Encontré una Visa caducada en mi cartera y forcé la puerta con ella. Kenan me observó con una mirada de respeto.
La habitación estaba vacía y desordenada. Las sábanas estaban medio caídas en el suelo y, sobre una silla de madera, se amontonaba toda clase de ropa. Vi una biblia y un par de trípticos de Alcohólicos Anónimos sobre la cómoda de madera de roble. No vi, no obstante, ninguna botella ni artilugio alguno para drogarse. Sin embargo, sobre la mesilla de noche había un vaso. Kenan lo cogió y lo olisqueó.
—No sé —dudó—. ¿Qué te parece?
El vaso estaba seco por dentro, pero me pareció oler restos de alcohol. Aun así, podía tratarse de simple sugestión. No sería la primera vez que me parecía oler alcohol donde no lo había.
—No me gusta hurgar entre sus cosas —dijo Kenan—. Aunque no tenga gran cosa, tiene derecho a mantenerlo en privado. Es que me lo acabo de imaginar poniéndose azul con la aguja aún clavada en el brazo, ¿sabes a qué me refiero?
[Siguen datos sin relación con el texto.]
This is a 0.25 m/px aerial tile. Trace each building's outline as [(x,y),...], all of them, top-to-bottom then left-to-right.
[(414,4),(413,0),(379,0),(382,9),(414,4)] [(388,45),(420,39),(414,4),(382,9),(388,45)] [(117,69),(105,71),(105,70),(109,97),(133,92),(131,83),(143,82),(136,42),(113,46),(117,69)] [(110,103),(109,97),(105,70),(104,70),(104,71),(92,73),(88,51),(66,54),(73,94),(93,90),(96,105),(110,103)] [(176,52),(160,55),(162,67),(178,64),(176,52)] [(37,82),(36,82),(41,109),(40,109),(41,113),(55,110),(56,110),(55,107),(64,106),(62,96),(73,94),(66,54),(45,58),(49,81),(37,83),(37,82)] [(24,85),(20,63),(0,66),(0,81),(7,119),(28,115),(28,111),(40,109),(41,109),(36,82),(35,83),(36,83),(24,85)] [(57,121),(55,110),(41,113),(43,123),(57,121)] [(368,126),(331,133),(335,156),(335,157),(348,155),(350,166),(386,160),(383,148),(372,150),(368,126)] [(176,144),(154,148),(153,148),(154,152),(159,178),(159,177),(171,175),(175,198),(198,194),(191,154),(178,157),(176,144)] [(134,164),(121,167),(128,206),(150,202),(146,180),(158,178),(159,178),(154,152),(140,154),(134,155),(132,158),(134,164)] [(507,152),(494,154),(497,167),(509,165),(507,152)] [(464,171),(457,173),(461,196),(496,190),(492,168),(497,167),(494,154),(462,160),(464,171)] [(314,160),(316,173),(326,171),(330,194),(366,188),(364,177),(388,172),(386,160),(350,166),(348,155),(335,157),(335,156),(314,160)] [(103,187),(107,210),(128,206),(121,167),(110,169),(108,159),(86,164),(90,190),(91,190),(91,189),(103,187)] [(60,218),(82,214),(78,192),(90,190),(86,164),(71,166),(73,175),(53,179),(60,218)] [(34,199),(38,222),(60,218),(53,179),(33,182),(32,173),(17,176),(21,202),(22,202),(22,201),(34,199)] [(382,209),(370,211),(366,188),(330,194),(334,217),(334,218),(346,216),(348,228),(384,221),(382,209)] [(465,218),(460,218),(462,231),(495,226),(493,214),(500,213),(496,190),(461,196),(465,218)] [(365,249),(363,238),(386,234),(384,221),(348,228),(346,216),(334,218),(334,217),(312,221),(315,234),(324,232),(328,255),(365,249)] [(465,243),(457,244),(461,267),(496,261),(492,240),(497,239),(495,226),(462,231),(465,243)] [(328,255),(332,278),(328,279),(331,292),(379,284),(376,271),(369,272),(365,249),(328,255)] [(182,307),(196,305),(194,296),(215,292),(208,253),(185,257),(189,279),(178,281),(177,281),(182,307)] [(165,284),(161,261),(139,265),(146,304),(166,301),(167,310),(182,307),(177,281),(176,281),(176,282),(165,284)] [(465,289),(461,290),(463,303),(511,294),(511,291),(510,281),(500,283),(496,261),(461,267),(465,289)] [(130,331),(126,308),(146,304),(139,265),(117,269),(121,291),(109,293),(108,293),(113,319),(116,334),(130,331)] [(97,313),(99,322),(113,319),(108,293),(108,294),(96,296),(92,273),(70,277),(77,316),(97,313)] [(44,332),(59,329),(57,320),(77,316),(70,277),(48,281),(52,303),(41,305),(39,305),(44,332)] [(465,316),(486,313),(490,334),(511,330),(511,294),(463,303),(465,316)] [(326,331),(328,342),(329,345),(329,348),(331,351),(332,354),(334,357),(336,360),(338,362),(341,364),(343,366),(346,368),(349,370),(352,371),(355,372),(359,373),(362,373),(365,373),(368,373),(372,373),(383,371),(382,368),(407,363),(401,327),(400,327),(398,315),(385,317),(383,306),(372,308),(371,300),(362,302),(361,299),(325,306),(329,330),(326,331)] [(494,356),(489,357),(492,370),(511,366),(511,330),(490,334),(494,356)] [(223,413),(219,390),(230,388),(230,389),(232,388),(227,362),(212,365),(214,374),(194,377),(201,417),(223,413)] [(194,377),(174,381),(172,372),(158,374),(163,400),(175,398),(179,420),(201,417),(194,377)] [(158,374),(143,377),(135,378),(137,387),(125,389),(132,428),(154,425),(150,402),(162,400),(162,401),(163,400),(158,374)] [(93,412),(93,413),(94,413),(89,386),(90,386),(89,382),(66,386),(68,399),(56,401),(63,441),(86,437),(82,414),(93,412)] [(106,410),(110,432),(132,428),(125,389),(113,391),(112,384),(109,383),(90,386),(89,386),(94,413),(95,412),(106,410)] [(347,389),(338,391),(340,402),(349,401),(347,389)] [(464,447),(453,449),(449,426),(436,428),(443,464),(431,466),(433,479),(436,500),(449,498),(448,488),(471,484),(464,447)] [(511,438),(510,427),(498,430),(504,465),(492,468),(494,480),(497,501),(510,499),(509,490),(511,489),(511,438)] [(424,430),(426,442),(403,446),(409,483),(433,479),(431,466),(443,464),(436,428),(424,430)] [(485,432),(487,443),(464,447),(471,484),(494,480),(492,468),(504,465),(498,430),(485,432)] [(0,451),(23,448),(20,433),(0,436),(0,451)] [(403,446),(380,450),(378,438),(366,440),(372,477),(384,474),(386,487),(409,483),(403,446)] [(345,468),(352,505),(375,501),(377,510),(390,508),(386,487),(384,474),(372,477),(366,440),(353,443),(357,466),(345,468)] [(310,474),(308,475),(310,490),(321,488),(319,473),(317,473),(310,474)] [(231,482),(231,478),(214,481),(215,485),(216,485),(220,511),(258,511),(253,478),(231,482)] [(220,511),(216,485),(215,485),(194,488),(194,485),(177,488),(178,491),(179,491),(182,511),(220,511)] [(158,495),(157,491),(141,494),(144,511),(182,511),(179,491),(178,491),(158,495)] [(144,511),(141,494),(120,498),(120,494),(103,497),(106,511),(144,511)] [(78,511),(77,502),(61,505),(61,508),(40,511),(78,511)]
Ya en la calle, Kenan dijo:
—Bueno, tiene dinero. Al menos no le hará falta robar. A no ser que empiece a tomar cocaína, que te deja sin blanca, pero nunca le ha gustado mucho la coca. A Petey le va más el rollo sórdido, caer hasta lo más profundo que se pueda.
—Me identifico con eso.
—Ya. Si se le acaba la pasta, siempre puede vender el Camry de Francey. No tiene los papeles, pero está tasado en ocho o nueve mil dólares, así que no le costará venderlo sin documentación por unos cuantos cientos de dólares. Es la economía del yonqui, pura lógica.
Le conté a Kenan el chiste de Peter sobre la diferencia entre un yonqui y un alcohólico. Los dos te roban la cartera, le dije, pero el yonqui te ayuda a buscarla después.
—Sí —asintió Kenan—. Eso lo dice todo.